SOURCE MATERIAL Block Start

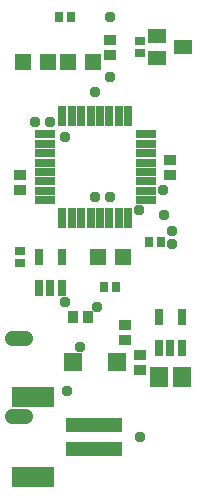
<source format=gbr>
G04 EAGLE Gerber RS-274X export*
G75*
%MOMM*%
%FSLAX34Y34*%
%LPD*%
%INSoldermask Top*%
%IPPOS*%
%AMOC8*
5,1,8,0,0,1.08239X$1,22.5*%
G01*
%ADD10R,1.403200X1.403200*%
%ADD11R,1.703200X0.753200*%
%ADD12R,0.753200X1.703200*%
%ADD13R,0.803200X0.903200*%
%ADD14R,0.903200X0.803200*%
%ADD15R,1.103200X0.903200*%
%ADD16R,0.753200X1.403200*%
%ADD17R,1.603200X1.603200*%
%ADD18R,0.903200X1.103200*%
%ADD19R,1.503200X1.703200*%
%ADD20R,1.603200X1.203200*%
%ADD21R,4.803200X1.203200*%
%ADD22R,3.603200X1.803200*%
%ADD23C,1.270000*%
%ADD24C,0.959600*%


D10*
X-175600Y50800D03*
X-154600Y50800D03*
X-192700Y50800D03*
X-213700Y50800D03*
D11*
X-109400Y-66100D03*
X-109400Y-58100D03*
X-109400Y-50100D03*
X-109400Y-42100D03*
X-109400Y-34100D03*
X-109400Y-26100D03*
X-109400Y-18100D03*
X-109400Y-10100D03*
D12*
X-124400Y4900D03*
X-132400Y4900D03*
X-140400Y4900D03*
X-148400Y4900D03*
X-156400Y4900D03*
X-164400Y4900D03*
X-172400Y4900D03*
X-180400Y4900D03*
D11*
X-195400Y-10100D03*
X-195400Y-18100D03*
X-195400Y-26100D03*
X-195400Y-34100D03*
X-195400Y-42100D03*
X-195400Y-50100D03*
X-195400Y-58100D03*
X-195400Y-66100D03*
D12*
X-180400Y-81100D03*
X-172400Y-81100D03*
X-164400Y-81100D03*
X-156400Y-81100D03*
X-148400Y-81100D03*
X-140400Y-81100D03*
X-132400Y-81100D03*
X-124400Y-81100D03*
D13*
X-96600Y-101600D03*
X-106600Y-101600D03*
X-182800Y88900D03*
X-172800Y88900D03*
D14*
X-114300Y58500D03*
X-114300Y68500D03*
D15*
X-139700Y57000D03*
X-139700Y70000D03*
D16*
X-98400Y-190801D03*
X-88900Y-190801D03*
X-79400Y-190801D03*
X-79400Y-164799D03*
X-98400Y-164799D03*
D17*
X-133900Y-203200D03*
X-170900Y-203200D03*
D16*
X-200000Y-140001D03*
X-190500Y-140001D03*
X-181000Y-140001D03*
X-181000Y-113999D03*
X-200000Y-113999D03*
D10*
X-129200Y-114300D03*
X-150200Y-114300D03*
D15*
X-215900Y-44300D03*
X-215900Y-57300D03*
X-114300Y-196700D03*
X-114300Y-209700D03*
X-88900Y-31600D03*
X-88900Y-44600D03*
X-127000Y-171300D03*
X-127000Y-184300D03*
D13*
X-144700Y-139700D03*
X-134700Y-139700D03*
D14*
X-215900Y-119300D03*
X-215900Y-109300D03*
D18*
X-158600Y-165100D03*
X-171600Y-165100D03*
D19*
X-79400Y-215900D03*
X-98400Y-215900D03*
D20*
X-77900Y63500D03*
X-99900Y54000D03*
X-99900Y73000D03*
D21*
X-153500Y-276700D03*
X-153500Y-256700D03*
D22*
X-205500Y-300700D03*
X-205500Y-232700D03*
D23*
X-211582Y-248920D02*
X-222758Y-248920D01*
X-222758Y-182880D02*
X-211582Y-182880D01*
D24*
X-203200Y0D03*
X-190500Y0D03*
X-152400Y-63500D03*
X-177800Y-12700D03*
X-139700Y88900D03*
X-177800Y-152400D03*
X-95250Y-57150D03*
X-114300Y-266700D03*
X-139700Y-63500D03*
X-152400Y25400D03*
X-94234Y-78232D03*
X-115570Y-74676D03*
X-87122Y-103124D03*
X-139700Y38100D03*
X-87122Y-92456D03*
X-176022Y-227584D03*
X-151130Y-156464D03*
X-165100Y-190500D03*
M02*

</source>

SOURCE MATERIAL Block End
SOURCE MATERIAL Block Start

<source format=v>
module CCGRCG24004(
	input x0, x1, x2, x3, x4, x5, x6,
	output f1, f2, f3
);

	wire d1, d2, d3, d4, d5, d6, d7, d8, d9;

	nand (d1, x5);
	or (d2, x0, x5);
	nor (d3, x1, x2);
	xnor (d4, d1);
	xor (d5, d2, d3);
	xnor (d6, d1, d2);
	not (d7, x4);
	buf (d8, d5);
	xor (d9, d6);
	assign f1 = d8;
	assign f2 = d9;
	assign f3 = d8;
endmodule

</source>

SOURCE MATERIAL Block End
SOURCE MATERIAL Block Start

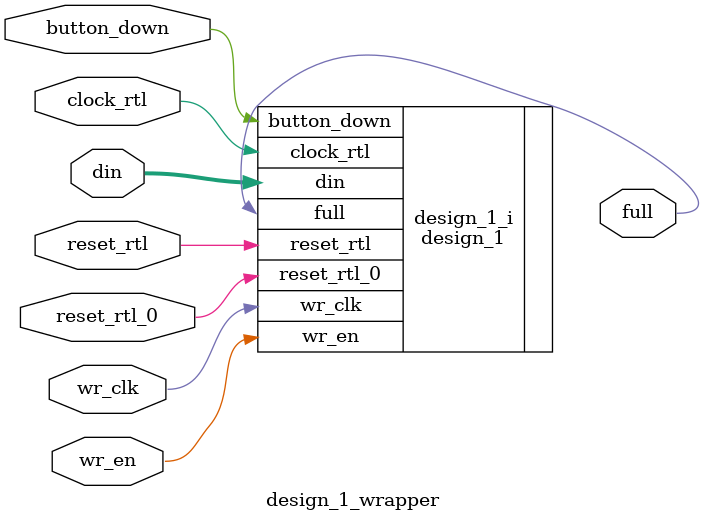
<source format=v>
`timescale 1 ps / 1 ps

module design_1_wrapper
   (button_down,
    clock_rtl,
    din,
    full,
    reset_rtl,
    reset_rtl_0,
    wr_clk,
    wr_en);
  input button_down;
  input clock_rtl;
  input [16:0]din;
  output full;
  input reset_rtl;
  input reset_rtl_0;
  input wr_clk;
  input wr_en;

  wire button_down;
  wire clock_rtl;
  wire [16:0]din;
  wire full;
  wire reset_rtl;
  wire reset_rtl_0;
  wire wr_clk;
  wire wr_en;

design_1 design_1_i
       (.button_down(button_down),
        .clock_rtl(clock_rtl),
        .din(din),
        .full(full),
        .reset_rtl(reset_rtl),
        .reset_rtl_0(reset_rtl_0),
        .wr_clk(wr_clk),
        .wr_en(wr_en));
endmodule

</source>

SOURCE MATERIAL Block End

§ WHAT YOU HAVE TO DO
On how many lines of the data does "assign" appear? Give only that number.

§ ANSWER SPACE
3